-- Opening Marker --

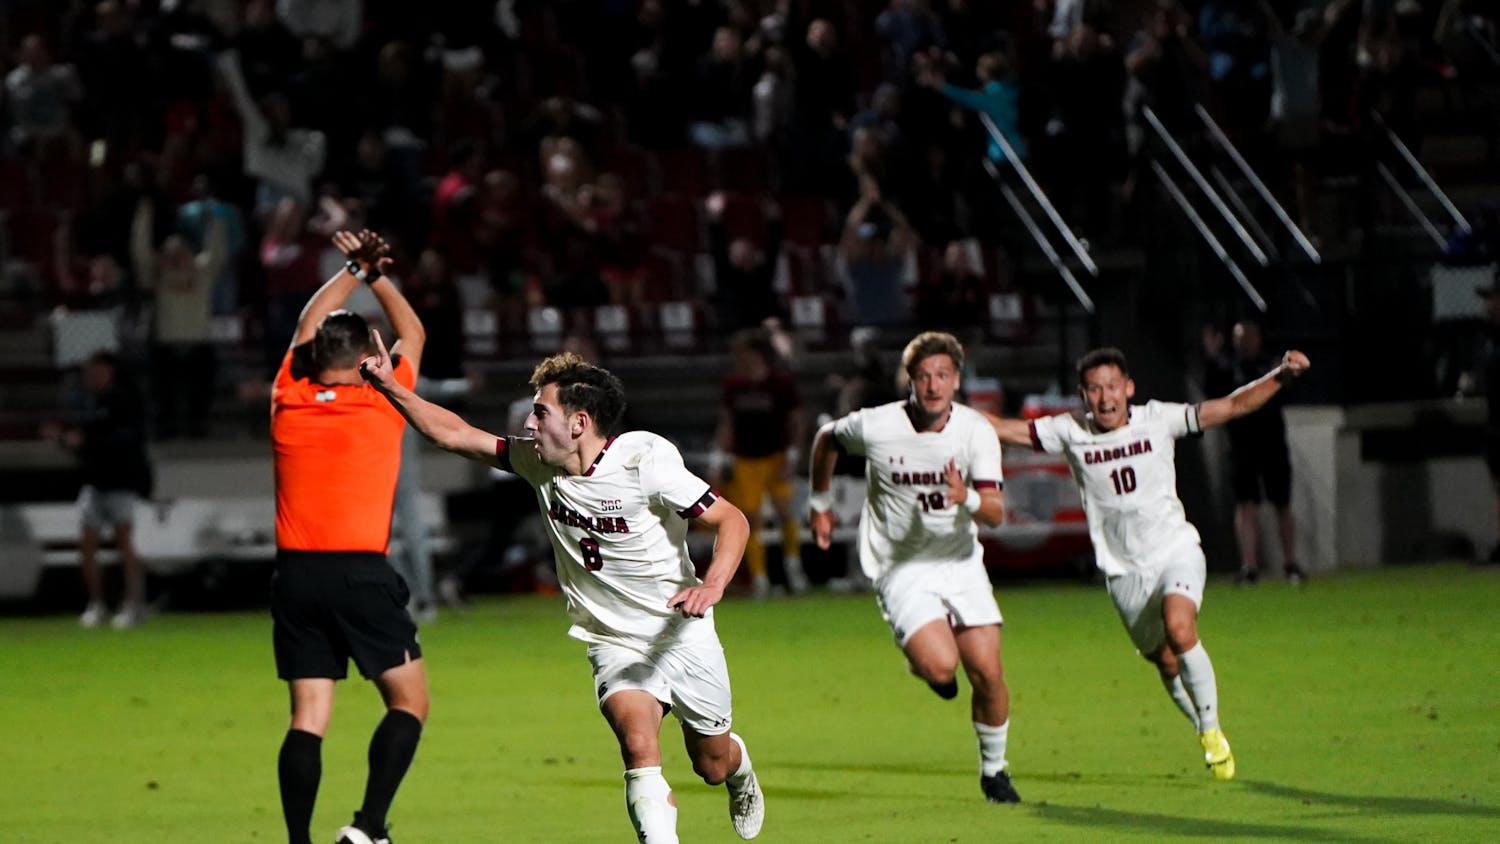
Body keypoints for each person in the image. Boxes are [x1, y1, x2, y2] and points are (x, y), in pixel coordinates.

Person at [360, 347, 766, 843]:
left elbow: (732, 519)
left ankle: (739, 769)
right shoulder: (538, 463)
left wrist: (713, 584)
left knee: (712, 764)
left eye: (539, 411)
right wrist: (391, 388)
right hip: (614, 638)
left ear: (578, 422)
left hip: (680, 632)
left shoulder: (645, 463)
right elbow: (455, 434)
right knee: (638, 746)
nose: (529, 422)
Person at [987, 346, 1312, 781]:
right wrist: (944, 414)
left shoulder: (1158, 418)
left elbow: (1232, 405)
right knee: (1165, 661)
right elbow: (1004, 430)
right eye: (1095, 389)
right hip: (1123, 573)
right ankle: (1201, 724)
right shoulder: (1068, 430)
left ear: (1129, 388)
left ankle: (1212, 731)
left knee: (1181, 629)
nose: (1105, 398)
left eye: (1112, 387)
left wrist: (1281, 376)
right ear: (1082, 395)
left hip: (1174, 549)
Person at [807, 331, 1020, 804]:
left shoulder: (974, 431)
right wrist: (820, 501)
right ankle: (926, 663)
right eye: (923, 376)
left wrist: (967, 497)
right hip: (900, 566)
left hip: (960, 562)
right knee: (943, 666)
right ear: (910, 380)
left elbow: (996, 512)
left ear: (956, 380)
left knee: (987, 672)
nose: (932, 386)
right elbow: (826, 439)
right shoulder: (877, 425)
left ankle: (995, 771)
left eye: (942, 375)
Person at [270, 229, 428, 844]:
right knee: (408, 703)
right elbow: (413, 333)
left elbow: (307, 322)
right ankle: (368, 829)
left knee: (307, 718)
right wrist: (377, 275)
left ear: (311, 358)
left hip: (296, 576)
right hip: (361, 572)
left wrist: (351, 270)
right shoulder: (383, 401)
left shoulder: (288, 396)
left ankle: (299, 843)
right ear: (372, 358)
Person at [48, 351, 153, 628]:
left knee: (125, 543)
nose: (90, 376)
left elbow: (121, 441)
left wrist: (85, 442)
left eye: (96, 370)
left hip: (120, 483)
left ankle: (133, 603)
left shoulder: (124, 399)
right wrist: (68, 442)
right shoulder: (89, 402)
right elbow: (86, 445)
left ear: (108, 371)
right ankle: (97, 604)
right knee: (86, 545)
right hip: (94, 484)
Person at [1202, 320, 1307, 584]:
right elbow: (1213, 395)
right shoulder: (1228, 367)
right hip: (1242, 446)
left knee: (1282, 503)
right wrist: (1212, 358)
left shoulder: (1271, 366)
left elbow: (1288, 396)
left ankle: (1290, 562)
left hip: (1272, 443)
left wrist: (1285, 377)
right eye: (1239, 337)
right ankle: (1249, 566)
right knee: (1245, 504)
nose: (1244, 341)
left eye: (1249, 336)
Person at [713, 328, 809, 599]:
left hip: (775, 456)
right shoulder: (733, 385)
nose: (741, 359)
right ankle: (760, 578)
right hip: (746, 459)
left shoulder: (781, 384)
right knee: (750, 519)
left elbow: (796, 421)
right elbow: (727, 423)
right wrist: (721, 458)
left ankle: (793, 568)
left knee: (784, 513)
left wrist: (791, 456)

-- Closing Marker --

Return the full listing exactly as written, without any of its images.

Body keypoints for each person in the image. Boxes are [x1, y1, x2, y2] and points are (x, y), in pixel coordinates.

Person at [360, 347, 766, 843]:
left elbow: (732, 519)
left ankle: (739, 769)
right shoulder: (538, 463)
left wrist: (713, 584)
left knee: (712, 764)
left eye: (539, 411)
right wrist: (391, 388)
right hip: (614, 638)
left ear: (578, 422)
left hip: (680, 632)
left shoulder: (645, 463)
right elbow: (455, 434)
right knee: (638, 746)
nose: (529, 422)
Person at [987, 346, 1312, 781]:
right wrist: (944, 414)
left shoulder: (1158, 418)
left elbow: (1232, 405)
right knee: (1165, 661)
right elbow: (1004, 430)
right eye: (1095, 389)
right hip: (1123, 573)
right ankle: (1201, 724)
right shoulder: (1068, 430)
left ear: (1129, 388)
left ankle: (1212, 731)
left knee: (1181, 629)
nose: (1105, 398)
left eye: (1112, 387)
left wrist: (1281, 376)
right ear: (1082, 395)
left hip: (1174, 549)
Person at [807, 331, 1020, 804]:
left shoulder: (974, 431)
right wrist: (820, 501)
right ankle: (926, 663)
right eye: (923, 376)
left wrist: (967, 497)
right hip: (900, 566)
left hip: (960, 562)
right knee: (943, 666)
right ear: (910, 380)
left elbow: (996, 512)
left ear: (956, 380)
left knee: (987, 672)
nose: (932, 386)
right elbow: (826, 439)
right shoulder: (877, 425)
left ankle: (995, 771)
left eye: (942, 375)
Person at [270, 229, 428, 844]:
right knee: (408, 703)
right elbow: (413, 333)
left elbow: (307, 322)
right ankle: (368, 829)
left knee: (307, 718)
right wrist: (377, 275)
left ear: (311, 358)
left hip: (296, 576)
right hip: (361, 572)
left wrist: (351, 270)
right shoulder: (383, 401)
left shoulder: (288, 396)
left ankle: (299, 843)
right ear: (372, 358)
Person at [48, 351, 153, 628]:
left knee: (125, 543)
nose: (90, 376)
left elbow: (121, 441)
left wrist: (85, 442)
left eye: (96, 370)
left hip: (120, 483)
left ankle: (133, 603)
left shoulder: (124, 399)
right wrist: (68, 442)
right shoulder: (89, 402)
right elbow: (86, 445)
left ear: (108, 371)
right ankle: (97, 604)
right knee: (86, 545)
right hip: (94, 484)
Person at [1202, 320, 1307, 584]:
right elbow: (1213, 395)
right shoulder: (1228, 367)
right hip: (1242, 446)
left knee: (1282, 503)
right wrist: (1212, 358)
left shoulder: (1271, 366)
left elbow: (1288, 396)
left ankle: (1290, 562)
left hip: (1272, 443)
left wrist: (1285, 377)
right eye: (1239, 337)
right ankle: (1249, 566)
right knee: (1245, 504)
nose: (1244, 341)
left eye: (1249, 336)
Person at [713, 328, 809, 599]:
left hip: (775, 456)
right shoulder: (733, 385)
nose: (741, 359)
right ankle: (760, 578)
right hip: (746, 459)
left shoulder: (781, 384)
right knee: (750, 519)
left elbow: (796, 421)
right elbow: (727, 423)
right wrist: (721, 458)
left ankle: (793, 568)
left knee: (784, 513)
left wrist: (791, 456)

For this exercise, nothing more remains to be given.